Dr. Nestor de la Cruz-Munoz, chief of bariatric surgery at the University of Miami Miller School of Medicine said that he was not surprised by the finding. “It's kind of something we suspected but no one has ever looked at it in a big series like this,” he said. Speaking on underweight patients he said, “A lot of these patients are malnourished -- maybe cancer patients, patients undergoing treatment for other medical problems. A lot of time these patients don't have the defenses to do well with a major surgery… These patients are not your skinny young girl, but more like a frail 80-year-old woman.”
Being overweight or obese carries many other risks like raising chances of heart disease, diabetes, some cancers, arthritis and other conditions. Obesity-related diseases account for nearly 10 percent of medical spending in the United States or an estimated $147 billion a year.

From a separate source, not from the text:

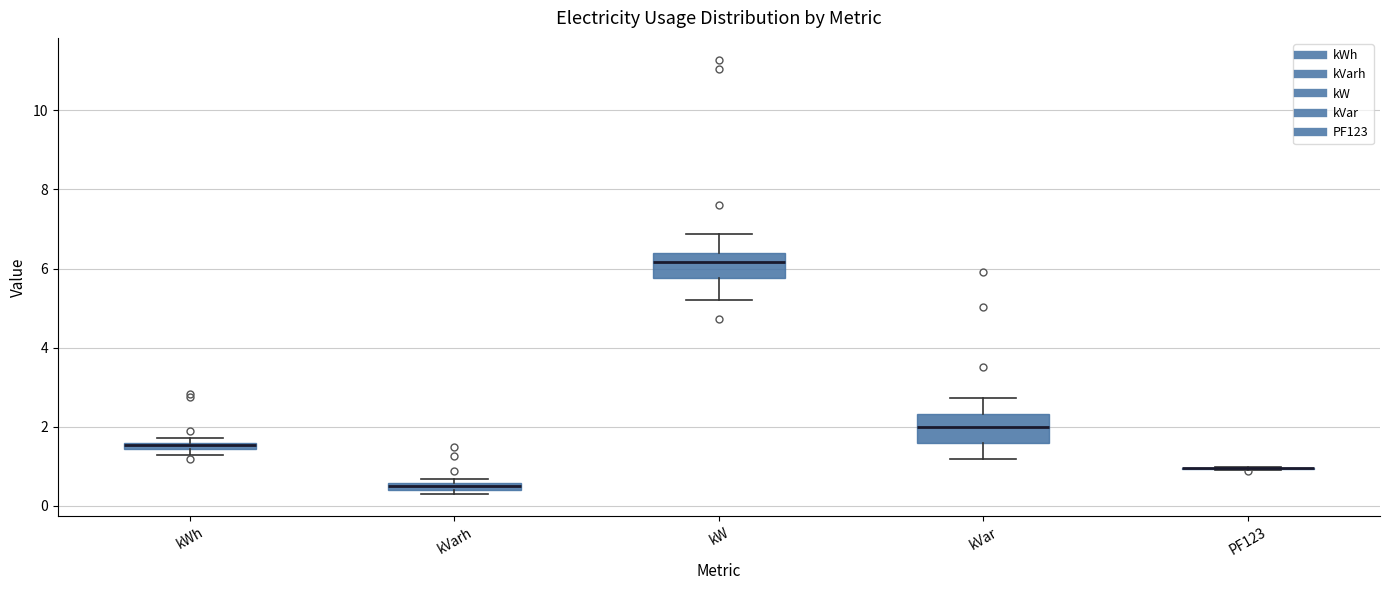

Where is the upper edge of the box for kVarh on the y-axis? The values are not printed on the chart, so give them approximately, as read against the axis.

0.6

In another related study it was found that black patients were 26 percent more likely than white patients to undergo riskier and more expensive emergency diverticulitis surgery rather than “elective” scheduled surgery for their condition. The Hopkins researchers found this in a study of data from Medicare. Additionally black seniors spent more time in the hospital recovering from their operations and the costs of their stays averaged nearly $30,000 more than those of comparable white patients.

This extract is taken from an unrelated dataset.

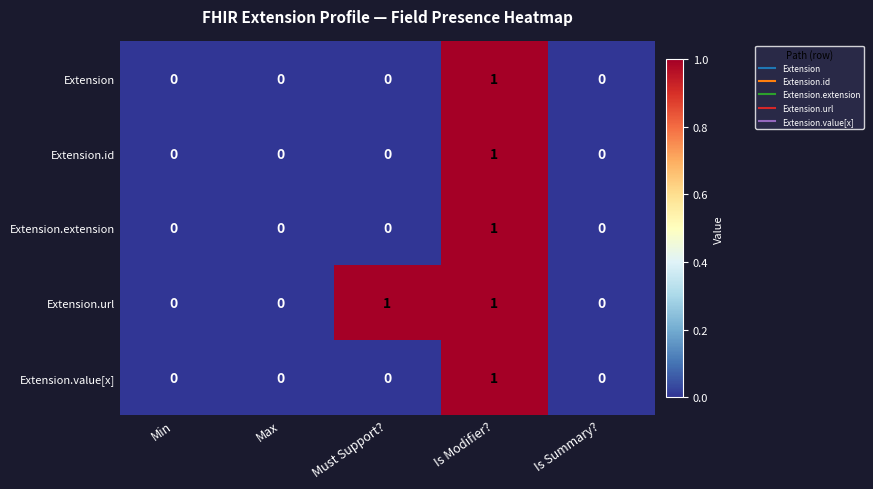

Between Must Support? and Is Summary?, which series saw the biggest shift?

Extension.url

Publishing in the November issue of the medical journal Archives of Surgery, the researchers say that while lack of insurance is often a major driver of racial disparities in health care, their analysis shows that even with equal access to a doctor, race-based differences in outcomes persist.
“Even if everyone has coverage, black patients are doing worse, so we need to find out what else is going on,” says study leader Eric B. Schneider, an epidemiologist at the Johns Hopkins Center for Surgical Trials and Outcomes Research. “Maybe then we can make a difference.”
The team looked at data from more than 50,000 Medicare patients who underwent surgery — removal of part of the colon with or without or a colostomy procedure — between 2004 and 2007 in the United States. The researchers, adjusting for age, gender and other underlying illnesses, found that being black was associated with a 28 percent increase in in-hospital mortality, regardless of whether the patient underwent emergency or pre-planned surgery.
Schneider says the conventional wisdom is that black patients' poorer outcomes can largely be accounted for by differences in socioeconomic status, including health insurance coverage and greater underlying comorbidity. The new research contradicts that hypothesis, he says.
Schneider says past research has shown that even when they have insurance, black patients are less likely to go to the doctor than white patients, even for routine preventive services such as vaccination. Black patients may also have more undetected or undiagnosed illnesses than white patients, as research shows black patients are less likely to undergo diagnostic evaluations than white patients.
Diverticular disease is a common gastrointestinal condition, affecting up to 25 percent of the elderly. In severe cases, it is treated with surgery.